> _Consigne A_
Répondez aux questions suivantes d'après le texte sur la pandémie :
(i) Quelles deux caractéristiques le virus combine-t-il ?
(ii) Qu'est-ce qui se remplit pendant que le virus se propage dans tous les pays ?
(iii) Quelle région s'en tire plutôt bien avec cette pandémie ?
> _Consigne B_
Résumez en deux phrases le texte sur la pandémie.
> _Consigne C_
Poursuivez le texte sur la pandémie dans le Bas-Saint-Laurent à partir de sa dernière phrase.

> _Bloc de texte_
^^^^^^^^

Ce qui frappe aujourd’hui, c’est que oui, on a plus de moyens pour guérir, soigner et communiquer entre nous, mais il reste qu’il y a plusieurs parallèles à faire avec notre vulnérabilité quand survient un tel fléau ; un virus qui combine à la fois une capacité de se transmettre facilement et des risques pour la santé pour une bonne proportion de la population.
On n’est pas totalement surpris, car on était formés pour ça, mais le cocktail aussi dévastateur de quelque chose qui se promène partout très rapidement dans tous les pays du monde et qui remplit les hôpitaux en même temps, on n’avait pas vu cela…
(Placoteux) Le Bas-Saint-Laurent s’en tire plutôt bien avec cette pandémie mondiale. Pourquoi ?

^^^^^^^^

> _Contenu des données_
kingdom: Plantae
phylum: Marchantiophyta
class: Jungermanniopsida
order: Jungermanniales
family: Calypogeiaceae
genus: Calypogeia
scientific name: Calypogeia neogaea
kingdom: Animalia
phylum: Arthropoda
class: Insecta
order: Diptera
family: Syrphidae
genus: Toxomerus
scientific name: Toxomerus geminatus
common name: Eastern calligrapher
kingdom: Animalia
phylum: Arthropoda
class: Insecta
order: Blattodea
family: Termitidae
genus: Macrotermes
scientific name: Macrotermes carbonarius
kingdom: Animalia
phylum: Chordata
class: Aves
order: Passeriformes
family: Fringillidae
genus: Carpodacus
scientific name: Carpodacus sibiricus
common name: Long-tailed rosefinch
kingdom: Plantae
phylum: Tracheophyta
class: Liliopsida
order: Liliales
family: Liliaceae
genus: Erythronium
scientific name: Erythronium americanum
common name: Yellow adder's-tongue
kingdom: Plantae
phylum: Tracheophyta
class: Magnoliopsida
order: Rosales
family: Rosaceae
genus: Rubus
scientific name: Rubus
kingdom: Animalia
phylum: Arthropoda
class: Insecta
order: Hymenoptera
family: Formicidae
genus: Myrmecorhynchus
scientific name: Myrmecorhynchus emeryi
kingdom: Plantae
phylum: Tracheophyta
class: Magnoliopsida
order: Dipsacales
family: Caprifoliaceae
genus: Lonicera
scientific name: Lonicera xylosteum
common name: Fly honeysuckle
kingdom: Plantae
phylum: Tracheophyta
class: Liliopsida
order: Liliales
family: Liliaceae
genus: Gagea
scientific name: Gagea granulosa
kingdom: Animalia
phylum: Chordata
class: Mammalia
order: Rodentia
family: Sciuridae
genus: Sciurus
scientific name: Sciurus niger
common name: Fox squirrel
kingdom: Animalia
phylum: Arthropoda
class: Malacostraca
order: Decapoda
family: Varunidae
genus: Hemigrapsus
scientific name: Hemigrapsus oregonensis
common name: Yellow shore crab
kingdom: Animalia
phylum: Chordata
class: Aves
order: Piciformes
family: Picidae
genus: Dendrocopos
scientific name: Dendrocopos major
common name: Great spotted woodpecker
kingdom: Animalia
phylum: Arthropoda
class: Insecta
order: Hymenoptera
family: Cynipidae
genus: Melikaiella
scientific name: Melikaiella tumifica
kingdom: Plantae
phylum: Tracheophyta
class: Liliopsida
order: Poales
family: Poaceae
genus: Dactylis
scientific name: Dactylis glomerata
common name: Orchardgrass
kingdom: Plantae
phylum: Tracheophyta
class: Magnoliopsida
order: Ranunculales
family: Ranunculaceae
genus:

^^^^^^^^

> _Réponse A_
(i) Une capacité de se transmettre facilement et des risques pour la santé d'une bonne proportion de la population.
(ii) Les hôpitaux.
(iii) Le Bas-Saint-Laurent.

> _Réponse B_
Malgré davantage de moyens pour guérir, soigner et communiquer, plusieurs parallèles restent à faire avec notre vulnérabilité face à un virus à la fois facilement transmissible et dangereux pour une bonne proportion de la population. Sans être totalement surpris, car formés pour cela, on n'avait jamais vu une maladie se propager aussi vite dans tous les pays du monde tout en remplissant les hôpitaux.

> _Réponse C_
(Sylvain Leduc) On a une combinaison d’éléments qui nous aident et une combinaison d’éléments où on fait notre propre chance. Ce qui nous aide, c’est sûr que nous n’avons pas une densité de population comme à Laval ou à Montréal. Le facteur démographique nous aide, mais nous ne sommes pas la seule région à avoir cette démographie-là. En plus de cela, il faut avoir une équipe efficace.
(Placoteux) Quelles sont vos inquiétudes en lien avec cette pandémie qui s’éternise, pour la région ?
(Sylvain Leduc) On aimerait dire qu’on a terminé, mais on n’a pas terminé. Les mois de janvier, février, mars sont les mois où les virus se transmettent beaucoup. La vaccination est une très bonne nouvelle, mais on n’aura pas atteint une couverture suffisamment large pour dire que tout est réglé en début d’année. Dans la population, c’est la même chose, il y a une fatigue qui est absolument compréhensible, mais 2021 ne sera pas comme 2020.
(Placoteux) Quels sont les plus grands défis depuis mars ?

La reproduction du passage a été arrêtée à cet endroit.